Pour soutenir ses ambitions, Dalkia investira 285 millions dans le réseau Lyonnais. « Nous allons déjà doubler la longueur du réseau de chaud pour le faire passer à 162 kilomètres. Le réseau de froid sera lui aussi multiplié par deux pour atteindre 13 kilomètres», a annoncé ce 20 novembre Sylvie Jéhanno, directrice générale de Dalkia.
« Le réseau sera alimenté par 65% d‘énergies renouvelables en 2019 »
De quoi hisser le réseau Lyonnais au deuxième rang des équipements de ce type, derrière celui du quartier de la Défense à Paris. En parallèle de ces travaux d’extension, le délégataire va s’attacher à développer la production d’énergie verte. « Le réseau sera alimenté par 65% d‘énergies renouvelables en 2019 », fait valoir la Directrice générale de Dalkia. Cet objectif sera atteint avec la mise en service d’ici moins de deux ans, d'une nouvelle chaudière biomasse au bois à Surville, dans le 7ème arrondissement.
Relier 200 000 utilisateurs
L'usine d'incinération des ordures ménagères de Gerland devrait aussi monter en puissance dans les années à venir. Une nouvelle unité de production de chaud sera installée au Carré de Soie d’ici 10 ans. Enfin, la chaufferie de Lafayette dans le quartier Part Dieu sera exclusivement dédiée à la production de froid en 2027. Ces nouveaux équipements apporteront plus de stabilité dans la production et donc plus de qualité. L’enjeu est de taille puisqu’il s’agit à horizon de 2030, de connecter trois fois plus d’équivalents logements qu’aujourd’hui au réseau de chaud et de froid urbain, soit relier environ 200 000 utilisateurs sur l’ensemble du territoire de la Métropole.
Smart Grid thermique et économies
Les investissements vont également porter sur les outils de pilotage de ce réseau qui couvre 6 arrondissements de Lyon (1 ; 2 ; 3 ; 4 ; 5 et 6), Vaulx en Velin Carré de Soie, Villeurbanne, Bron et Vénissieux nord. Accompagnées par la start up Lyonnaise For City, les équipes de Dalkia et d’EDF son actionnaire, finalisent la mise au point d’un outil de modélisation du réseau qui va permettre de suivre les consommations des Grands Lyonnais et de paramétrer au plus juste les capacités de production et de stockage de l’eau chaude en fonction des besoins.
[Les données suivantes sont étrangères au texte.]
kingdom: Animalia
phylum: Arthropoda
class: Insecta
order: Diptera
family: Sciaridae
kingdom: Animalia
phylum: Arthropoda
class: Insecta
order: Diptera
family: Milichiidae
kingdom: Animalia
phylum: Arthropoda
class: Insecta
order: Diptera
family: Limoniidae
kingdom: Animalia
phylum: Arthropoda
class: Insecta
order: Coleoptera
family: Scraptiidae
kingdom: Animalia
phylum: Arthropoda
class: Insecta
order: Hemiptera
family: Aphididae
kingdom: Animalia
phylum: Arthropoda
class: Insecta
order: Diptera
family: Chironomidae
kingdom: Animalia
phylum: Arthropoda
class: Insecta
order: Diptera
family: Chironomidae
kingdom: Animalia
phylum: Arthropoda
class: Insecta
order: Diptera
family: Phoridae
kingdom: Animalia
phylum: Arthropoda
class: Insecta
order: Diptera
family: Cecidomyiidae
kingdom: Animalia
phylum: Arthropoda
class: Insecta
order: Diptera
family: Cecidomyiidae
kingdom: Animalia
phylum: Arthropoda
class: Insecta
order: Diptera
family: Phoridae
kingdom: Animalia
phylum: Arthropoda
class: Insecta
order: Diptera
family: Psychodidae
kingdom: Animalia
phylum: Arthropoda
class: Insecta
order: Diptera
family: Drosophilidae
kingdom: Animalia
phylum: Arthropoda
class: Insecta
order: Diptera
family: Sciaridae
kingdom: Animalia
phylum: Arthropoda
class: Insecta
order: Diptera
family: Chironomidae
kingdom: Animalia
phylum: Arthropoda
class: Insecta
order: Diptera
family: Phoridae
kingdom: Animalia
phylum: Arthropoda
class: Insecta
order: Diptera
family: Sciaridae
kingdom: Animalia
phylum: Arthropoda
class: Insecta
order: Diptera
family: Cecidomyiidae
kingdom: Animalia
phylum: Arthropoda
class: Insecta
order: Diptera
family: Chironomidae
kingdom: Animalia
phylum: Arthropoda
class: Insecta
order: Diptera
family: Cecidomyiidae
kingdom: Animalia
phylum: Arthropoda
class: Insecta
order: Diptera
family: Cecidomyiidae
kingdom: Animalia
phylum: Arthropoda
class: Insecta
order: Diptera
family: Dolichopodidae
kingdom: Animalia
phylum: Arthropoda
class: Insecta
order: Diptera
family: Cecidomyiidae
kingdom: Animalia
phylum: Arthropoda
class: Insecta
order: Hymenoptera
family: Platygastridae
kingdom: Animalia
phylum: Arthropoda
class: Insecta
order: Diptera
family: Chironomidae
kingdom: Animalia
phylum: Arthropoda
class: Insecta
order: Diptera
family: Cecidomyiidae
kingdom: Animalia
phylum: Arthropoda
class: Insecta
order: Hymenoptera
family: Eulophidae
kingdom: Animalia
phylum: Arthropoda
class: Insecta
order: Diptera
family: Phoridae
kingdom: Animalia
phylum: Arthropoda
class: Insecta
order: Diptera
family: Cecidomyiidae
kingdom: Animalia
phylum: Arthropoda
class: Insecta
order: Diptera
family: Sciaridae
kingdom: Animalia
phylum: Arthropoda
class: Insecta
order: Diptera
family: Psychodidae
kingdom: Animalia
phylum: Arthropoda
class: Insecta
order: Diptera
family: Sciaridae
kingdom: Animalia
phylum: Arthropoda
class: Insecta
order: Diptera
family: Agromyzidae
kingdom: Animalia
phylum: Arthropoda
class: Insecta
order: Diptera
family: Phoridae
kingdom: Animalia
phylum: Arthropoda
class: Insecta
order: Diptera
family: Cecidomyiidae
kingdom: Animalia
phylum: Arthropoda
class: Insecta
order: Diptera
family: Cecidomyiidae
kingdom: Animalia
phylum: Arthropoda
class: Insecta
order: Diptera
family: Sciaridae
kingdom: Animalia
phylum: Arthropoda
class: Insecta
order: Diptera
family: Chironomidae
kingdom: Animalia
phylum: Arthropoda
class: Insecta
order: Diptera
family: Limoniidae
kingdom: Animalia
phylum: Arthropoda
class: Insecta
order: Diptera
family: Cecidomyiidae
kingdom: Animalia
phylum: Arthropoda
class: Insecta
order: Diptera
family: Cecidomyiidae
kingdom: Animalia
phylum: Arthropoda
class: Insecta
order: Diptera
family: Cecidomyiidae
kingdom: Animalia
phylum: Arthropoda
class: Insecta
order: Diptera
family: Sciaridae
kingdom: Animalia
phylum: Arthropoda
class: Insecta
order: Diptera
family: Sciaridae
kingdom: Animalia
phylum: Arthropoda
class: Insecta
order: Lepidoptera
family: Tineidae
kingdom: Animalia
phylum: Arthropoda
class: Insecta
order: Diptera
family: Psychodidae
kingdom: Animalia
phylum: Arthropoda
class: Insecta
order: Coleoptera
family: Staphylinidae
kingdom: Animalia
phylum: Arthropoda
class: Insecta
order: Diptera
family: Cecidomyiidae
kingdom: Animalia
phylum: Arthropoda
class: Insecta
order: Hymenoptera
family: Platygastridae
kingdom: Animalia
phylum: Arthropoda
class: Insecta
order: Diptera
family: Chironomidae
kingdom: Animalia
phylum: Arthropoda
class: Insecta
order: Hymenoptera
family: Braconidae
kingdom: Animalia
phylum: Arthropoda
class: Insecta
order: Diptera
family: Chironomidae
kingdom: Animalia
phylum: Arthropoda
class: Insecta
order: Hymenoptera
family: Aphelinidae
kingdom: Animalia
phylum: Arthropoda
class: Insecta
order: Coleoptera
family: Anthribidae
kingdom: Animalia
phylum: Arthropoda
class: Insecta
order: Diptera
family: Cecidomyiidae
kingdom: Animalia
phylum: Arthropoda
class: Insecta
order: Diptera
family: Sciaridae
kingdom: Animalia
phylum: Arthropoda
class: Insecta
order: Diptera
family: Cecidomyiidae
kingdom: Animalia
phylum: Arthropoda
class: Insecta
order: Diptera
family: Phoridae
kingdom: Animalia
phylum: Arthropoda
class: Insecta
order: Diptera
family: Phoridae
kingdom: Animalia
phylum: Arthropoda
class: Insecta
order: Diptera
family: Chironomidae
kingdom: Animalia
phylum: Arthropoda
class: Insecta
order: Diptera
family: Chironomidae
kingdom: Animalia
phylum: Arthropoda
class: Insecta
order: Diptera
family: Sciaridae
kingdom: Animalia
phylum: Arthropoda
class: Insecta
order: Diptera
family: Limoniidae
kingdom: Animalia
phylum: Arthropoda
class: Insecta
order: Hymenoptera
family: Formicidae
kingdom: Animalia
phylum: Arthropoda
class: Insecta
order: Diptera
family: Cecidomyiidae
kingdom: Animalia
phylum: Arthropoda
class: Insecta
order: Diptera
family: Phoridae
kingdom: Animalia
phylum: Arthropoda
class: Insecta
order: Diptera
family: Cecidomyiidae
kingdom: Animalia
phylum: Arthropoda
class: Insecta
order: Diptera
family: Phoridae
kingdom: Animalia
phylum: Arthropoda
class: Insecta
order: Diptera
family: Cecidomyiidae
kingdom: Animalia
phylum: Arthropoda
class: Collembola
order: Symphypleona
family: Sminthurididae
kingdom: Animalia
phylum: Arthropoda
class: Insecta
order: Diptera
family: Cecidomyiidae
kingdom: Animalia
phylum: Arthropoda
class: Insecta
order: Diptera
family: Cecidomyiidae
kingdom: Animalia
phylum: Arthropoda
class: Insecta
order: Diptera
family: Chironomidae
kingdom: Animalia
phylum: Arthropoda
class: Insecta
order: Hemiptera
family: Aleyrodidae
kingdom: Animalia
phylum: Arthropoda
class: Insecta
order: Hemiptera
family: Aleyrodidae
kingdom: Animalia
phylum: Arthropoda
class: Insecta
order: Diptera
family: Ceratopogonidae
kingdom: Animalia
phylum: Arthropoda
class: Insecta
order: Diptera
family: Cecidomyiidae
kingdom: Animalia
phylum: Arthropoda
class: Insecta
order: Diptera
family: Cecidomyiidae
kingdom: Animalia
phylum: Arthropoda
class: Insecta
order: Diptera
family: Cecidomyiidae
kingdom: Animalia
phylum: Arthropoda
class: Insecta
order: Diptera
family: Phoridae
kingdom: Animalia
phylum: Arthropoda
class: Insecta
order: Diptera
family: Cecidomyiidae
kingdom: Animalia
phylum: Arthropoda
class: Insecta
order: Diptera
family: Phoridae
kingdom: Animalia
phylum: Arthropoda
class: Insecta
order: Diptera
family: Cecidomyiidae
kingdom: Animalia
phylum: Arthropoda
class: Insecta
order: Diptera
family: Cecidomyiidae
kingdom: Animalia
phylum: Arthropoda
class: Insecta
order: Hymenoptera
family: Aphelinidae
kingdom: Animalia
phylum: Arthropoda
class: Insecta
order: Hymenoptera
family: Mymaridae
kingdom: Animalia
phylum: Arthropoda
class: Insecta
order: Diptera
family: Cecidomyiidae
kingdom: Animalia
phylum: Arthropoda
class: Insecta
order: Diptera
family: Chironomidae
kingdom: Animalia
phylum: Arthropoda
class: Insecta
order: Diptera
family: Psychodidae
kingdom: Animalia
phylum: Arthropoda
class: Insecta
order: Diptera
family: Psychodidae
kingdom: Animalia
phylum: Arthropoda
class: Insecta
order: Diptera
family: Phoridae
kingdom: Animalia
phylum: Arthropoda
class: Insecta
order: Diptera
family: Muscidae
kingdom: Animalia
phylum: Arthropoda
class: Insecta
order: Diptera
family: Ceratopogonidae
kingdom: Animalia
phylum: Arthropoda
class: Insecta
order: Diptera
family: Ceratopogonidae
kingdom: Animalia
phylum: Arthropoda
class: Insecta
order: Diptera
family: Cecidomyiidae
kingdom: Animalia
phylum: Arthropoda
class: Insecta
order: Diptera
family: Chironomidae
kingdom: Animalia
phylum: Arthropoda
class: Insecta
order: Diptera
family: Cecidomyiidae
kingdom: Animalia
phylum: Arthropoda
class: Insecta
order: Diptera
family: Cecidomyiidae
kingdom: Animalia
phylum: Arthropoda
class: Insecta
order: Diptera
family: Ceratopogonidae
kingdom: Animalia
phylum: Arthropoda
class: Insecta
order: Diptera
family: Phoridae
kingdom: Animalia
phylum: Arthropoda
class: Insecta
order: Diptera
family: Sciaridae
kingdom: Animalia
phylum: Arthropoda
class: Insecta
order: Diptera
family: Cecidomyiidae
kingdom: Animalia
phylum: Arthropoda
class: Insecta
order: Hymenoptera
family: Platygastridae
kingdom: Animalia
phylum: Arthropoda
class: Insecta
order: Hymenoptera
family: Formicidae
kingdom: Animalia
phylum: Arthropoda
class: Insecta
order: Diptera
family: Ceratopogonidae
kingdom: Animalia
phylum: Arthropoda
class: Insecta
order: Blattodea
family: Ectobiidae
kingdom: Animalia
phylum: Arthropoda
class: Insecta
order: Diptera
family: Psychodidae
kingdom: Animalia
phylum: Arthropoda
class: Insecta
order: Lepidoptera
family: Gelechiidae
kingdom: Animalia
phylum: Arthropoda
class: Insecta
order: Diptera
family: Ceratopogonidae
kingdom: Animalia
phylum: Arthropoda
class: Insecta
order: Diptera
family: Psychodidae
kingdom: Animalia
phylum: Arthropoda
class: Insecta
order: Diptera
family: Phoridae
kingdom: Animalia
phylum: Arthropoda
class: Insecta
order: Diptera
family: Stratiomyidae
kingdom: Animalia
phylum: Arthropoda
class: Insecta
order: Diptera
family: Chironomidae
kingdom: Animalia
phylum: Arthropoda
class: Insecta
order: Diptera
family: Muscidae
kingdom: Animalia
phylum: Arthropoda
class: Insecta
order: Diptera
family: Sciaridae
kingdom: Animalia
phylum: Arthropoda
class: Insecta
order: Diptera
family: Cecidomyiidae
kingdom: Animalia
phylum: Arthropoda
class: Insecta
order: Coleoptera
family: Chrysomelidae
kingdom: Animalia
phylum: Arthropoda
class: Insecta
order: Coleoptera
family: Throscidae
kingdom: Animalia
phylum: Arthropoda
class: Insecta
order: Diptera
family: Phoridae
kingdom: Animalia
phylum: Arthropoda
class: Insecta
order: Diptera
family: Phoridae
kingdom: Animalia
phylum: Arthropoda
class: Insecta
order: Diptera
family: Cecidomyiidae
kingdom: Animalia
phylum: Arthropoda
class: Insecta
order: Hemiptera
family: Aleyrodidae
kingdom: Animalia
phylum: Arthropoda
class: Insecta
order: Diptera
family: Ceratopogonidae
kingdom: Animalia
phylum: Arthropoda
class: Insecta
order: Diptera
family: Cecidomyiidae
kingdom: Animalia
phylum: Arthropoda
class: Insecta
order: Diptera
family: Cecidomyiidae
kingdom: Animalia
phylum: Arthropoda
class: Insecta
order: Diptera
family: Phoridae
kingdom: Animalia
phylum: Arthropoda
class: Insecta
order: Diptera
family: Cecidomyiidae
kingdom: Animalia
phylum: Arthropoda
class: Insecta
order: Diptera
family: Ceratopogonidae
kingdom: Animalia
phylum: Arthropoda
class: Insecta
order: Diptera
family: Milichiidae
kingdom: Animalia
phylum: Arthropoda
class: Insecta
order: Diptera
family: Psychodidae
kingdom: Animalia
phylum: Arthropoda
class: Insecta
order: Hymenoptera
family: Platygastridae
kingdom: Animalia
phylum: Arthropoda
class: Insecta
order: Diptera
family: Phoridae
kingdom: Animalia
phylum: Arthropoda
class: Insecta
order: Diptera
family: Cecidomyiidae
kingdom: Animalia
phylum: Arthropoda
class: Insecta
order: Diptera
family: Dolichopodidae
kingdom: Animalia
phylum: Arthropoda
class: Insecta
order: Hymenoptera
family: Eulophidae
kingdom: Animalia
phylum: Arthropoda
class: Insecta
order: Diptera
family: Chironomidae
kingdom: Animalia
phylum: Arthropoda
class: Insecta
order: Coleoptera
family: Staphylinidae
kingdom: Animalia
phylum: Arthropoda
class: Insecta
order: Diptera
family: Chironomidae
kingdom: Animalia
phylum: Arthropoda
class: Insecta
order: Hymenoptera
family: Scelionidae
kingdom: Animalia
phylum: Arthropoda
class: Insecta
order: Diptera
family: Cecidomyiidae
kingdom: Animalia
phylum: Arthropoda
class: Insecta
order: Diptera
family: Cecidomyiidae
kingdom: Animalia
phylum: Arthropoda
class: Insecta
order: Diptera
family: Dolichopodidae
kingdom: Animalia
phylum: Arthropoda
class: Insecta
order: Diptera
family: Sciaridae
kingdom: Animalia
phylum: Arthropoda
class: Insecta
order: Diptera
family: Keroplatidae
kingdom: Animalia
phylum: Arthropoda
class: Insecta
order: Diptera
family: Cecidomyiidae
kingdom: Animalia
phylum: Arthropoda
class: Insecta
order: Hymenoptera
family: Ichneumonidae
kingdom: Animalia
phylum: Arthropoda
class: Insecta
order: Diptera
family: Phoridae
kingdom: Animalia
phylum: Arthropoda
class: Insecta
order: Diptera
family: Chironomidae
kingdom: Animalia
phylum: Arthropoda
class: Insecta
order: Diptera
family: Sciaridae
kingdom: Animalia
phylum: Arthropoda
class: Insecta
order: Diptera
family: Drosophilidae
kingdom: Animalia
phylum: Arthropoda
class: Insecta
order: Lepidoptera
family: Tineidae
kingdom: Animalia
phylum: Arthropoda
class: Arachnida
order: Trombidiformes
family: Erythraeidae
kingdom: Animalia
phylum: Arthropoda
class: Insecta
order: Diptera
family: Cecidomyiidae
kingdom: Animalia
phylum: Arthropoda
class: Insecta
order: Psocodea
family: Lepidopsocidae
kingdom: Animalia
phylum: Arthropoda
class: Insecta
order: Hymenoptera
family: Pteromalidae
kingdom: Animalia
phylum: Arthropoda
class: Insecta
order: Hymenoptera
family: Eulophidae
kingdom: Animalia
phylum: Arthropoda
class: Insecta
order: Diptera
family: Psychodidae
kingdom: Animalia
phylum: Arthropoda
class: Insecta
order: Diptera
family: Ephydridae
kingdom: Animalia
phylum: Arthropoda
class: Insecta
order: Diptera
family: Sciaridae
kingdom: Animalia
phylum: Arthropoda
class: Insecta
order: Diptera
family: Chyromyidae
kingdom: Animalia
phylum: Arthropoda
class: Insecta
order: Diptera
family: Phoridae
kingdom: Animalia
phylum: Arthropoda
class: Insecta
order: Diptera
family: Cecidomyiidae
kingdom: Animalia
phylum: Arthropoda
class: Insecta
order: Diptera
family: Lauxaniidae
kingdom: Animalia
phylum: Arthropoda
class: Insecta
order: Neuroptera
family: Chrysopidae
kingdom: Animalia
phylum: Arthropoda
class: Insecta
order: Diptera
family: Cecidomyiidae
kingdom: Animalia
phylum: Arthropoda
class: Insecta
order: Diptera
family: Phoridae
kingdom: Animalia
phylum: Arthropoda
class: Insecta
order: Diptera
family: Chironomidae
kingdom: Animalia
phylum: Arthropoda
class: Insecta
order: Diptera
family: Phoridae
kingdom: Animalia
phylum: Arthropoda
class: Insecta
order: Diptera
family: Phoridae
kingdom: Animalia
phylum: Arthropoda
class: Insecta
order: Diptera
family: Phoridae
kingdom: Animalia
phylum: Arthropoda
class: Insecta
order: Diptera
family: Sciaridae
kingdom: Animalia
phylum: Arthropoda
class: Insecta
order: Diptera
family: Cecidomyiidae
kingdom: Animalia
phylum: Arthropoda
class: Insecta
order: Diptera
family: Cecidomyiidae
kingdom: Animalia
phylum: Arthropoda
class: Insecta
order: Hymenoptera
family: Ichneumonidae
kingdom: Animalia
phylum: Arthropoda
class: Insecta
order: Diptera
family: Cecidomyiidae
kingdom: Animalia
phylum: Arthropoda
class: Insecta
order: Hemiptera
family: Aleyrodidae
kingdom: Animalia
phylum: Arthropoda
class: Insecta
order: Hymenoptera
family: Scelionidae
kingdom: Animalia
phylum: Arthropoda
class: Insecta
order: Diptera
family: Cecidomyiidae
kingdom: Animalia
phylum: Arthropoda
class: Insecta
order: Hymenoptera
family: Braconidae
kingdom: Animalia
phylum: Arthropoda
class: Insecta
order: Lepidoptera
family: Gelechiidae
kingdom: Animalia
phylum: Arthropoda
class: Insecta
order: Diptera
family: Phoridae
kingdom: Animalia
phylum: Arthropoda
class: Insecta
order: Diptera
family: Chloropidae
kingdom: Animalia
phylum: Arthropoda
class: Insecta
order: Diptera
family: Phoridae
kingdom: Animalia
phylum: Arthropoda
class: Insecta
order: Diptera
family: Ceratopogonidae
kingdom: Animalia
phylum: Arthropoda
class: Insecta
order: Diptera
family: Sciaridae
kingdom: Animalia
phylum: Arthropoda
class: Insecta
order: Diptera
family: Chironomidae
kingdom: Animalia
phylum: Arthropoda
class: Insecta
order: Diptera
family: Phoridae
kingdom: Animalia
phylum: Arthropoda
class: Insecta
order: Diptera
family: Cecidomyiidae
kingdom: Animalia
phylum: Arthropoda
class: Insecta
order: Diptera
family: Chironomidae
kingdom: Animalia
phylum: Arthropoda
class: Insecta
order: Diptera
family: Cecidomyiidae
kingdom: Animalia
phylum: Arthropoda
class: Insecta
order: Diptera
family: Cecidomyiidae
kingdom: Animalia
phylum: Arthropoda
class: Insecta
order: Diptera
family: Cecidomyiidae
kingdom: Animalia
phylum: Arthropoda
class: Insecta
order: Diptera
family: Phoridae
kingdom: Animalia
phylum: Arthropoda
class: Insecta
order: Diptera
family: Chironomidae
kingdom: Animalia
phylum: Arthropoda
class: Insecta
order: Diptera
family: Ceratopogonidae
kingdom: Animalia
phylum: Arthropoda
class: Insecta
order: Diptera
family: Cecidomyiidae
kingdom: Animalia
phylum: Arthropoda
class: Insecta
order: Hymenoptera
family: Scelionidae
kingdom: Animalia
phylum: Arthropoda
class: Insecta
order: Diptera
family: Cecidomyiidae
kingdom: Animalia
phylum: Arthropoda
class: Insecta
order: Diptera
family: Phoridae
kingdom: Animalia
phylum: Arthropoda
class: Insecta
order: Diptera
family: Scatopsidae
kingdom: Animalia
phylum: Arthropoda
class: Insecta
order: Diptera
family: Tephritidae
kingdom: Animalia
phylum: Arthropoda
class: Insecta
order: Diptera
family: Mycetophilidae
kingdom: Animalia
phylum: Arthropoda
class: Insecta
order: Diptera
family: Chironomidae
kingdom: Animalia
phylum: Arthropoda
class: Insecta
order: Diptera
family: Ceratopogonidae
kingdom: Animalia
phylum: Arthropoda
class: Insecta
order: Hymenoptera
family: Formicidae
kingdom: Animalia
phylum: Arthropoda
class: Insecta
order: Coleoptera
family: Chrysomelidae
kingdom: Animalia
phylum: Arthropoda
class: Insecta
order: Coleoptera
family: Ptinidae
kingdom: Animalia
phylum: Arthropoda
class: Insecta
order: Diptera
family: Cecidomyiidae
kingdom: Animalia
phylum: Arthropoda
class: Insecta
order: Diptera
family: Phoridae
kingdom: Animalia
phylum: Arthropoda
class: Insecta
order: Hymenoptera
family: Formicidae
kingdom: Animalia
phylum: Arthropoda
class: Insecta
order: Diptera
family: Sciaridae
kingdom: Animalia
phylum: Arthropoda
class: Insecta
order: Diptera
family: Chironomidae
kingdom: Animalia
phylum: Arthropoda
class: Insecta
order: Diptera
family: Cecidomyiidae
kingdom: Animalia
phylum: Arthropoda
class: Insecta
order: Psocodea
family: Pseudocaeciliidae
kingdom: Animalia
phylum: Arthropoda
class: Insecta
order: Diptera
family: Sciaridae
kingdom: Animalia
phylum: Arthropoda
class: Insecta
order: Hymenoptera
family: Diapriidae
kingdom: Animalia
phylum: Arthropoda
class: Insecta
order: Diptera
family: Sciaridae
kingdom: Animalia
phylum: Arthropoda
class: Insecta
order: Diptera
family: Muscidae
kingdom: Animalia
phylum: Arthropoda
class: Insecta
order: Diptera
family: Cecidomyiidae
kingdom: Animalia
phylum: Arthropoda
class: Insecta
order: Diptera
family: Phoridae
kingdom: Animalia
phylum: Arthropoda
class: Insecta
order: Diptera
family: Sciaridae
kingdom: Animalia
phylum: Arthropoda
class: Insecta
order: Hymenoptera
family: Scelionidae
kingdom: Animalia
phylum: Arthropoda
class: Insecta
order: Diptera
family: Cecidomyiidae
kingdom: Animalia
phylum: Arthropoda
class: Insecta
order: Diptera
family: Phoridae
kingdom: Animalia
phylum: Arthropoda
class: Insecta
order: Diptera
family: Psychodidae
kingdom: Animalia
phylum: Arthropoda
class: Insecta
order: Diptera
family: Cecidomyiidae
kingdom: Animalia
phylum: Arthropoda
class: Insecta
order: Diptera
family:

« La facture moyenne est aujourd’hui de 640 euros, nous estimons être en mesure de la porter à 625 euros sur l’ensemble du contrat qui nous lie à Dalkia »
Reste une promesse à la clé de ce marché public et pas la moindre : la baisse de la facture pour les usagers. « La facture moyenne est aujourd’hui de 640 euros, nous estimons être en mesure de la porter à 625 euros sur l’ensemble du contrat qui nous lie à Dalkia », explique Gérard Claisse, Vice-président de la Métropole de Lyon en charge de la politique d’achat public.
Les ménages seront les principaux bénéficiaires, mais pas seulement car le réseau urbain de chaleur et de froid centre Métropole alimente également des bâtiments tertiaires et publics.